Build gcount_pro by typing make. This version takes the same parameters as gcount. Now run gcount_pro and check the output. Make sure you understand the output.

  1. For one thread, the Intel Xeon processor can initiate two floating point operations (addition and multiplication) each clock cycle. Given this how many cycles might you expect the above loop to take?
  2. If the line
       sum = sum + a[k]*b[k]; 
    were replaced by the line
       sum = sum + a[k]*(a[k]+b[k]);
  3. Complete the following table.
       
          ------------------------------------------------------------------------
                                          Loop 1             Loop 2 
          nsize nrpt    Data size[B]    instr/cycle        instr/cycle    
          ------------------------------------------------------------------------
          100 10000000 
          1000 1000000 
          10000 100000       
          100000 10000       
          1000000 1000
          10000000 100
         
          ----------------------------------------------------------------------
    
  4. Open the Makefile and change compiler optimizations level form -O3 to -O1, rebuild the code typing make clean and make and measure the first and the last row again.

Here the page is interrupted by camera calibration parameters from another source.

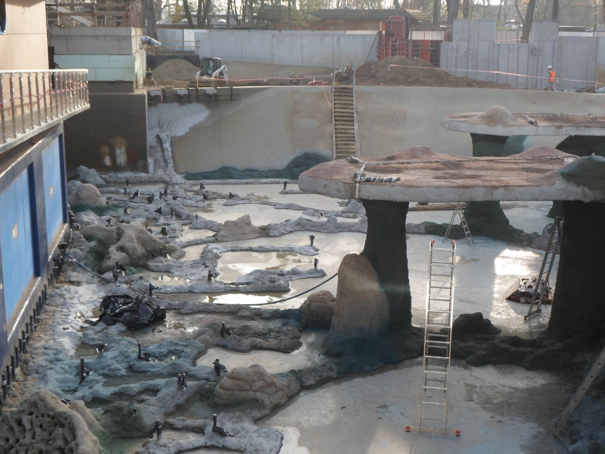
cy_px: 227
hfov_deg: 36.8
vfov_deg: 28.0
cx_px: 302
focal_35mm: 52
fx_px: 909
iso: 80
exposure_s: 1/125
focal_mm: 8.1
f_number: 4.3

Is there any difference?
    Do not forget to put back -O3 when finished.

The last task for you is to investigate L1 and L2 data cache misses and compare them with the total number of L1 and L2 data accesses. For this task, you first need to decide what PAPI counters to use. Then, you have to modify the source code and rebuild it.

  1. Which performance counters you would use in order to determine the the level 1 data cache and level 2 miss rate?
  2. Complete the following table. Work only with the first loop.
       
          -----------------------------------------------------------+-------------------------------                        
                                                L1 data cache        |          L2 data cache
          nsize nrpt    Data size[B]    misses   accesses  miss rate |   misses   accesses  miss rate
          -----------------------------------------------------------+-------------------------------
          100 10000000 
          1000 1000000 
          10000 100000       
          100000 10000       
          1000000 1000
          10000000 100     
          -----------------------------------------------------------------------------------------
    
  3. Do the L1 and L2 miss rates correspond to MFLOP drops in the previous tables?
  4. Open the Makefile and change compiler optimizations level form -O3 to -O1, rebuild the code typing make clean and make and measure the first and the last row again. Is there any difference?

COMP6464 Only : Stream

Objective - investigate a widely used 3rd party benchmark for measuring memory bandwidth

Stream is a widely used memory bandwidth test. Go to the source code directory at the Stream web site and download the follow file:

   stream.c
  1. Read the header to the stream.c and try compiling the code accordingly. Now run the code on xe and partch, and complete the following table. What compiler options did you use on both machines?
                              MACHINE 1 - xe.nci.org.au
        -------------------------------------------------------------
        Function      Rate (MB/s)   RMS time     Min time     Max time
        Copy:      
        Scale:     
        Add:       
        Triad:     
                              MACHINE 2 - partch
        -------------------------------------------------------------
        Function      Rate (MB/s)   RMS time     Min time     Max time
        Copy:      
        Scale:     
        Add:       
        Triad:     
    
  2. The Copy operation corresponds to:
           for (i = 0; i < LENGTH; i++) a[i] = b[i];
        
    write similar expressions for Scale, Add and Triad
  3. Given you knowledge of computer hardware would you expect Stream to report any difference in the MB/s rate for each of the above operations (Copy, Scale, Add, Triad)? Provide justification for you answer.